The parrot that can talk - or not

Almost every sentence of this story is misleading: Parrot's oratory stuns scientists.

A parrot with a fairly above-average ability to mimic human language, no doubt after years of training by a dedicated owner, is entertaining, but not ground-shattering, and no reason for any scientists to be stunned or have to revise any theories.

The claim that the parrot will "invent his own words and phrases if he is confronted with novel ideas with which his existing repertoire cannot cope - just as a human child would do" is particularly misleading, as I can tell you, even without seeing any evidence, that there's absolutely no chance that the parrot behaves anything like a human child. Children 'invent' words and phrases in a manner which is consistent with the innate structure and variables that make up the grammar of human language, whilst the parrot will be simply stringing together patterns of sound that it's picked up from humans around it. Whilst the parrot is alleged to have coined the regularisation of 'flew' into 'flied', this was already pretty common in English, particularly in the Baseball phrase 'flied out', (as noted by Pinker et al in a paper [PDF] in 1991), so it's quite possibly that the parrot was just mimicking this too.

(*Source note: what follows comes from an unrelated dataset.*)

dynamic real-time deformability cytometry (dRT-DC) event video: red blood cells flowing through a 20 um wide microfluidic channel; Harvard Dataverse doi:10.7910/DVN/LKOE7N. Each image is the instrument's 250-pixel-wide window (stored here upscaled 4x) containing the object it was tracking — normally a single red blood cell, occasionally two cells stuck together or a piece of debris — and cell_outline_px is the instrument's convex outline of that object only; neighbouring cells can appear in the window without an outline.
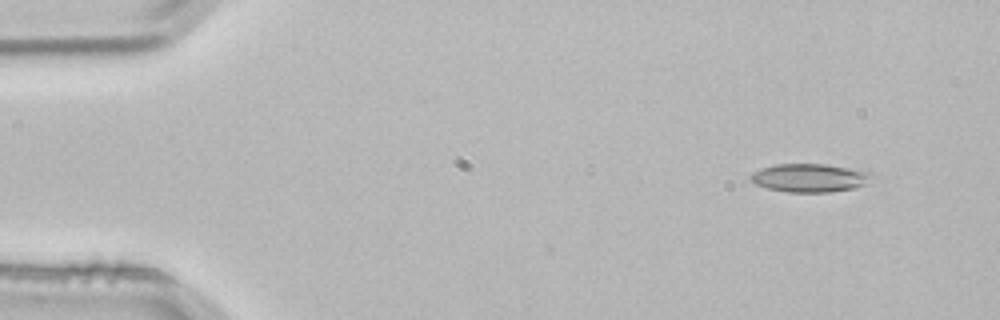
{"species": "common noctule bat (a hibernating species)", "species_latin": "Nyctalus noctula", "temperature_condition": "room temperature", "stored_images_in_passage": 3, "camera_frame_rate_fps": 3000, "um_per_image_px": 0.085, "animal": {"sex": "male", "body_mass_g": 21.5, "forearm_length_mm": 52.0}, "frame": {"image": 1, "passage_image": 1, "time_ms": 0.0, "image_size_px": [1000, 320], "cell_outline_px": [[880, 180], [868, 184], [852, 188], [832, 192], [788, 192], [768, 188], [756, 184], [748, 176], [752, 172], [760, 168], [776, 164], [824, 164], [872, 172]], "centroid_in_image_um": [68.93, 15.12], "position_along_channel_um": 16.1, "area_um2": 20.4}}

This kind of claim, that some animal somewhere is remarkably advanced in having learnt language, is all too familiar to academic linguists, so much so that they barely give it any of their time. The problem is always that the people who own or work with the animals, and who conduct the research, are so keen for the animals to understand language that they make all kinds of scientific errors, introducing biases into experiments, over-interpreting utterances, and ignoring any data which doesn't back-up the answer they're hoping to get. I'm sure that in the course of owning a talkative parrot over many years, the parrot will come out with all sorts of phrases which seem to have remarkable significance within the context, but this is really no reason to tear up our understandings of language and animal intelligence.

The worst culprit is possibly, whose documentary broadcast last year, Chimps are People Too, managed to introduce a falsity into the very title of the show. His programme exemplifies the argument that, if we somehow can prove that certain animals have language, they must be just like humans, and so we just change our perceptions of them and the way we treat them. This is simply a dead-end argument, like trying to prove that animals have a deep appreciation of Shakespeare. If you think we should be nicer to animals, you can argue that on plenty of other grounds without resorting to complete fallacies.

Non-human animals do not have language, and will never be proved to do so. So resist the (natural) temptation to empathise with animals, anthropomorphasising them, and instead just treat them as wonderful creatures.

More on the parrot, 'N'kisi', can be found on Wikipedia (N'kisi (parrot)), which currently does a bad job of giving a neutral account, and on The Skeptic's Dictionary, which debunks it rather better.